Are you taking steps to protect your business and personal information online?
Identity theft continues to be one of the fastest growing crimes in the United States.
Please take a few minutes to review the business and personal fraud prevention guidelines below to learn how you can be proactive in the fight against online fraud.
At TriStar Bank, we make protecting your personal identifiable information one of our highest priorities. Here are a few steps we would like to share to help you.
- Verify the last login date and time located on the top right of the website's home page each time you log in to our system on the top right-hand side;
- Review your account transactions, balance information and other transactions and immediately report any suspicious activity to the bank;
- TriStar Bank utilizes the Out-of-Wallet system to verify your identity on your computer. If you do not recognize any of the challenge questions, please verify your user name is correct. If you continue to have issues logging in to the system, contact us;
- Sign up for account alerts within our online system and by using our SecurLOCK application for real time alerts each time a transaction processes on your account;
- Never leave your computer unattended while using our online banking system;
- Do not conduct banking transactions while multiple browsers are open on your computer;
- Never provide Personal Financial Information including your Social Security number, account number or passwords, over the phone or the internet if you did not initiate the contact
- Do not use public or other unsecured computers (such as a public library).
User ID and Password Guidelines
Use the following information to protect your user names and password.
- Change your password frequently;
- Create a strong password with at least ten (10) characters; a mix of upper and lower case letters, numbers and special characters;
- Never share your user name and password with third-party providers or family members;
- Avoid using an automatic login feature that saves user names and password on your computer;
- Avoid using your social security number other personally recognizable information in your passwords
Phishing is a form of social engineering used by fraudsters masquerading as a trustworthy person or business such as a bank to acquire your sensitive information using emails or other types of electronic communications. The term phishing comes from the use of increasingly sophisticated lures to "fish" for users' financial information and passwords. Here is how to protect your information from phishing attempts;
- Verify the email is legitimate by calling the party sending the email. Phishing emails may ask you to go to a website to "verify" personal information such as your account number, credit card number, password, PIN, etc.;
- Requests may contain a sense of urgency or warning to get you to respond. This is another attempt to get your information fraudulently;
- Be cautious of emails addressed to "Dear Valued Customer". Typically, the heading should be addressed to you personally;
- "Click Here" is another way fraudsters will obtain access to your computer and personal information. If you do not see a web address, it may be another attempt to obtain your personal information;
- Never clink in a link provided in an email you believe is fraudulent. It may contain some type of malicious softward that can contaminate your computer;
- Report suspicious emails or calls to the Federal Trade Commission through the Internet at http://www.consumer.gov/idtheft or by calling 1-877-ID-THEFT.

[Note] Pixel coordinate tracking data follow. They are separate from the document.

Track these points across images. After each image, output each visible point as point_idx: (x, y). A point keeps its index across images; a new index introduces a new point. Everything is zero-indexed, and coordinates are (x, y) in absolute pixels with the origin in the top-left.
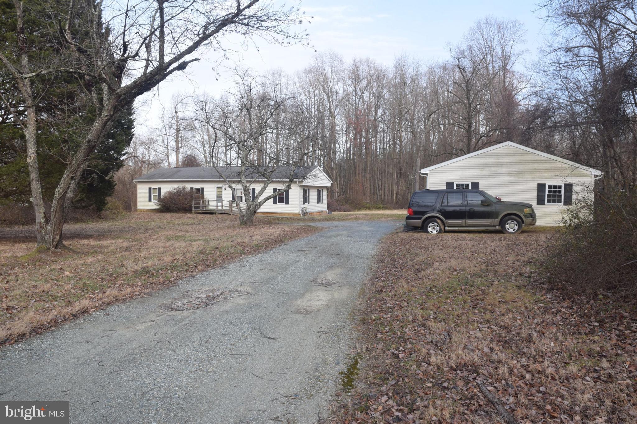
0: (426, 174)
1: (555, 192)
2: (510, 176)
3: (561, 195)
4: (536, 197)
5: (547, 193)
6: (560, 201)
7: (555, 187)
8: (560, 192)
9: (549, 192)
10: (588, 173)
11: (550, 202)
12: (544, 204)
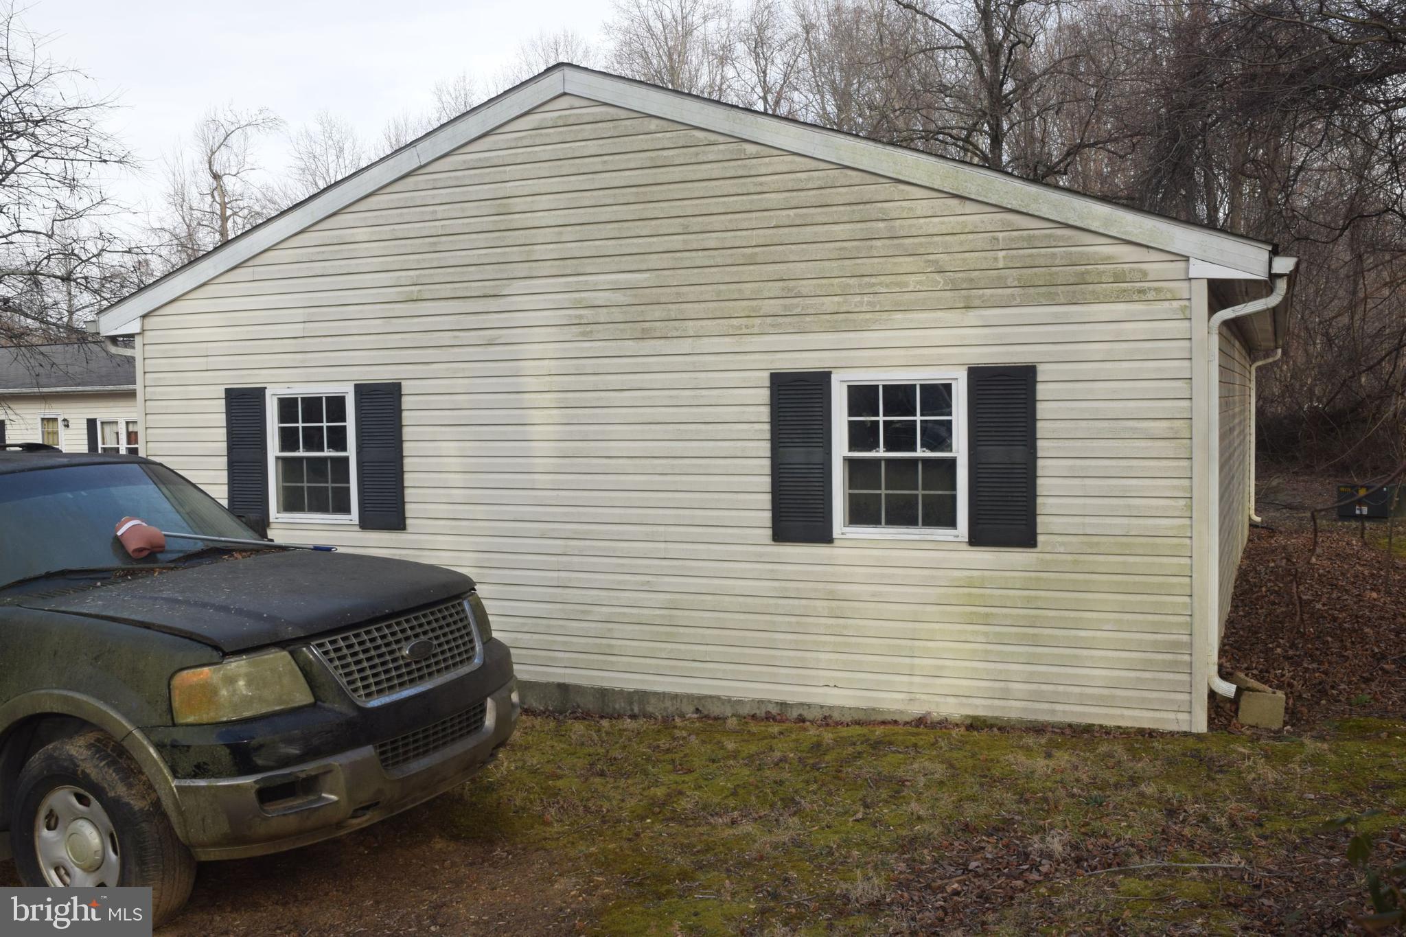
0: (129, 339)
1: (900, 437)
2: (585, 329)
3: (952, 463)
4: (765, 483)
5: (840, 447)
6: (942, 516)
7: (900, 397)
8: (939, 436)
9: (861, 436)
10: (1158, 268)
11: (873, 520)
12: (823, 535)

Below are other links to information to help prevent identity thef:
National Do Not Call Registry
Stop | Think | Connect
Annual Credit Report The only sourse fo ryour free credit report authorized by Federal law.
FTC Identity Theft.gov Report identity theft and get a recovery plan.
Information for Business Clients
Business and Commercial online clients should be diligent in performing risk assessments and controls to evaluate the strength of your controls and identify any potential threats.
- Spoofed emails very closely mimic a legitimate e-mail requests;
- Hacked emails often occur with a personal email account;
- Fraudulent email requests for wire transfer are well-worded, specific to the business being victimized, and do not raise suspicious to the legitimacy of the request;
- The phases "code to admin expenses" or "urgent wire transfer" were reported by victums in some of the fradulent email requests;
- The amount of the fraudulent wire transfer request is business specific; therefore, dollar amounts are similar to normal business transaction amounts so as to not raise doubt;
- Fraudulent emails received have coincided with the businesss travel dates for executives whose emails were spoofed;
- Victims report that IP addresses frequently trace back to free domain registrars.
One example of a treat to businesses is a Business Email Compromise (BEC). This is a sophisticated scam targeting businesses working with foreign suppliers and/or businesses that regularly perform wire transfer payments. Formerly known as the Man-in-the-Email Scam, the BEC was renamed to focus on the "business angle" of this scam and to avoid confusion with another unrelated scam. Suggestions to help protect you and your business from becoming victims of the BEC scam are below:
- Avoid free web-based email. Establish a company web site domain and use it to establish company email accounts in lieu of free, web-based accounts;
- Be careful what is posted to social media and company websites, especially job duties/descriptions, hierarchal information, and out of office details;
- Be suspicious of requests for secrecy or pressure to take action quickly;
- Consider additional IT and financial security procedures and 2-step verificaton processes;
- Beware of sudden changes in business practices. Always verify via other channels that you are stil communicating with your legitimate business partner.